The maximum civil penalty local authorities in England can impose on landlords rose from £30,000 to £40,000 on 1 May 2026. That increase came into force on the same day as the Renters' Rights Act 2025. New statutory guidance published on the same date tells councils exactly how to use these powers (GOV.UK / MHCLG, 1 May 2026).
The guidance is a signal. When the government publishes a detailed enforcement manual and raises the penalty ceiling on the same day new legislation takes effect, local authorities are being told to use the tools.
What the Guidance Covers
The statutory guidance applies to local housing authorities in England, and to county councils. It covers a specific list of offences and breaches under the Renters' Rights Act 2025, the Housing Act 2004, and the Housing and Planning Act 2016 (GOV.UK, 1 May 2026).

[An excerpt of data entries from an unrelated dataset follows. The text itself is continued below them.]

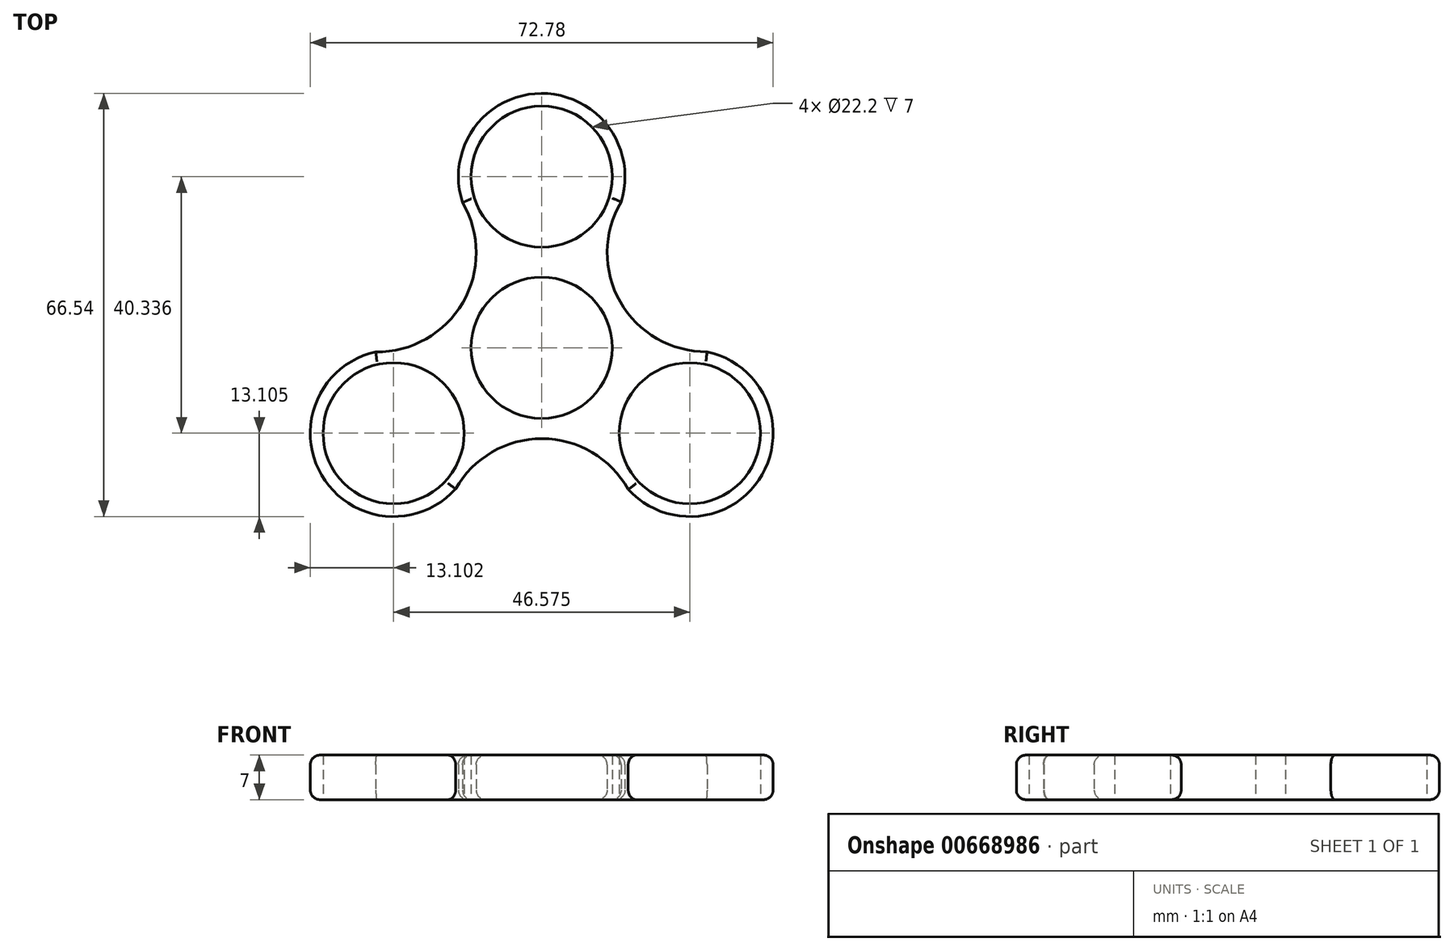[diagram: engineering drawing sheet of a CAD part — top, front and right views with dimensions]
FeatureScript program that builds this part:
annotation { "Feature Type Name" : "Feature", "Feature Type Description" : "" }
export const myFeature = defineFeature(function(context is Context, id is Id, definition is map)
    precondition{}
    {
        {
            var Q0;
            Q0=qCreatedBy(makeId("Top.planeOp"),FACE);
            var sketch = newSketch(context, id + "F0", { "sketchPlane" : qUnion([Q0])});
            skCircle(sketch, "E0", {"center": v(0, 0) * mm, "radius": 11.1 * mm});
            skSolve(sketch);
        }
        {
            var Q0;
            Q0=makeQuery(id+"F0.imprint","IMPRINT",FACE,{"disambiguationData":[TD([[makeQuery(id+"F0.imprint","IMPRINT",EDGE,{"derivedFrom":sQuery(id+"F0.wireOp",EDGE,"E0")}),1.0]])]});
            var sketch = newSketch(context, id + "F1", { "sketchPlane" : qUnion([Q0])});
            skCircle(sketch, "E1", {"center": v(0, 26.9) * mm, "radius": 11.1 * mm});
            skArc(sketch, "E2", {"start": v(11.12, 19.97) * mm, "mid": v(0.04, 40) * mm, "end": v(-11.16, 20.04) * mm});
            skCircle(sketch, "E3.1.0", {"center": v(-23.29, -13.45) * mm, "radius": 11.1 * mm});
            skArc(sketch, "E3.1.1", {"start": v(-22.85, -0.35) * mm, "mid": v(-34.65, -19.96) * mm, "end": v(-11.77, -19.69) * mm});
            skCircle(sketch, "E3.2.0", {"center": v(23.29, -13.45) * mm, "radius": 11.1 * mm});
            skArc(sketch, "E3.2.1", {"start": v(11.73, -19.61) * mm, "mid": v(34.61, -20.03) * mm, "end": v(22.93, -0.35) * mm});
            skPoint(sketch, "E3.center", {"position": v(0, 0) * mm});
            skLineSegment(sketch, "E4", {"start": v(-13.67, -7.9) * mm, "end": v(-11.94, -6.9) * mm, "construction": true});
            skArc(sketch, "E5", {"start": v(12.48, 22.92) * mm, "mid": v(12.36, 7.2) * mm, "end": v(26, -0.63) * mm});
            skArc(sketch, "E6.1.0", {"start": v(-26.09, -0.65) * mm, "mid": v(-12.4, 7.1) * mm, "end": v(-12.45, 22.82) * mm});
            skArc(sketch, "E6.2.0", {"start": v(13.6, -22.27) * mm, "mid": v(0.05, -14.3) * mm, "end": v(-13.54, -22.2) * mm});
            skLineSegment(sketch, "E7.trimOffspring", {"start": v(11.64, 6.72) * mm, "end": v(12.38, 7.15) * mm, "construction": true});
            skLineSegment(sketch, "E8.trimOffspring", {"start": v(16.74, -2.1) * mm, "end": v(17.74, -3.83) * mm, "construction": true});
            skSolve(sketch);
        }
        {
            var Q0;
            Q0=makeQuery(id+"F1.imprint","IMPRINT",FACE,{"disambiguationData":[TD([[makeQuery(id+"F1.imprint","IMPRINT",EDGE,{"derivedFrom":sQuery(id+"F1.wireOp",EDGE,"E1")}),-1.0]])]});
            extrude(context, id + "F2", {"entities" : qUnion([Q0]), "depth" : 7 * mm, "offsetDistance" : 25 * mm});
        }
        {
            var Q0;
            Q0=makeQuery(id+"F2.opExtrude","CAP_EDGE",EDGE,{"disambiguationData":[OSD([sQuery(id+"F1.wireOp",EDGE,"E3.1.1")])],"isStart":false});
            var Q1;
            Q1=makeQuery(id+"F2.opExtrude","CAP_EDGE",EDGE,{"disambiguationData":[OSD([sQuery(id+"F1.wireOp",EDGE,"E6.2.0")])],"isStart":false});
            var Q2;
            Q2=makeQuery(id+"F2.opExtrude","CAP_EDGE",EDGE,{"disambiguationData":[OSD([sQuery(id+"F1.wireOp",EDGE,"E6.1.0")])],"isStart":false});
            var Q3;
            Q3=makeQuery(id+"F2.opExtrude","CAP_EDGE",EDGE,{"disambiguationData":[OSD([sQuery(id+"F1.wireOp",EDGE,"E5")])],"isStart":false});
            var Q4;
            Q4=makeQuery(id+"F2.opExtrude","CAP_EDGE",EDGE,{"disambiguationData":[OSD([sQuery(id+"F1.wireOp",EDGE,"E2")])],"isStart":false});
            var Q5;
            Q5=makeQuery(id+"F2.opExtrude","CAP_EDGE",EDGE,{"disambiguationData":[OSD([sQuery(id+"F1.wireOp",EDGE,"E3.2.1")])],"isStart":false});
            fillet(context, id + "F3", {"entities" : qUnion([Q0, Q1, Q2, Q3, Q4, Q5]), "radius" : 1.5 * mm, "tangentPropagation" : true, "allowEdgeOverflow" : false});
        }
        {
            var Q0;
            Q0=makeQuery(id+"F2.opExtrude","CAP_EDGE",EDGE,{"disambiguationData":[OSD([sQuery(id+"F1.wireOp",EDGE,"E5")])],"isStart":true});
            var Q1;
            Q1=makeQuery(id+"F2.opExtrude","CAP_EDGE",EDGE,{"disambiguationData":[OSD([sQuery(id+"F1.wireOp",EDGE,"E6.1.0")])],"isStart":true});
            var Q2;
            Q2=makeQuery(id+"F2.opExtrude","CAP_EDGE",EDGE,{"disambiguationData":[OSD([sQuery(id+"F1.wireOp",EDGE,"E6.2.0")])],"isStart":true});
            var Q3;
            Q3=makeQuery(id+"F2.opExtrude","CAP_EDGE",EDGE,{"disambiguationData":[OSD([sQuery(id+"F1.wireOp",EDGE,"E3.2.1")])],"isStart":true});
            var Q4;
            Q4=makeQuery(id+"F2.opExtrude","CAP_EDGE",EDGE,{"disambiguationData":[OSD([sQuery(id+"F1.wireOp",EDGE,"E2")])],"isStart":true});
            var Q5;
            Q5=makeQuery(id+"F2.opExtrude","CAP_EDGE",EDGE,{"disambiguationData":[OSD([sQuery(id+"F1.wireOp",EDGE,"E3.1.1")])],"isStart":true});
            fillet(context, id + "F4", {"entities" : qUnion([Q0, Q1, Q2, Q3, Q4, Q5]), "radius" : 1.5 * mm, "tangentPropagation" : true, "allowEdgeOverflow" : false});
        }
    });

Two penalty tiers apply. Breaches carry a civil penalty of up to £7,000, with no option to prosecute. Offences carry up to £40,000, or prosecution - the local authority chooses which route. The distinction matters: offences are the serious category, and most of the Renters' Rights Act violations sit there.
The offences covered include unlawful eviction and harassment, failure to give a tenant a written statement of tenancy terms, and HMO (house in multiple occupation) licensing failures. Also covered: failing to comply with HMO management regulations, contravening overcrowding notices, breaching banning orders, and rental discrimination or rental bidding offences under the Renters' Rights Act 2025.
The Compounding Risk
The data that most landlords will miss is how penalties escalate. One breach is not the end of the story.
If a breach continues for more than 28 days after a civil penalty is imposed, the landlord has committed an offence. That means prosecution or a second penalty of up to £40,000. A separate breach within five years of the first also becomes an offence at the higher tier. The underlying picture is a system designed to punish non-compliance progressively, not just once.
Repeat offenders face an additional consequence. Landlords receiving two or more civil penalties in twelve months may be added to the rogue landlord database. This applies where the offences could have led to a banning order. That database is shared between local authorities and affects future enforcement treatment.
The guidance also confirms cross-boundary enforcement: councils can pursue landlords who own properties in other local authority areas. Portfolio landlords with properties across multiple areas are exposed to coordinated action.
Reading the Direction of Travel
The penalty cap increase - £30,000 to £40,000 - is not a minor adjustment. It represents a 33% rise in maximum exposure for any single offence. The Renters' Rights Act also removed Section 21, imposed new tenancy duties, and added HMO landlord obligations. The compliance burden materially increased on a single date.
The guidance instructs local authorities to set penalties at a level that removes financial benefit from non-compliance. Year-on-year, the trend is clearly toward tighter enforcement with higher financial stakes. The £40,000 ceiling is not a theoretical maximum - it is the benchmark local authorities are being told to consider for serious and repeat breaches.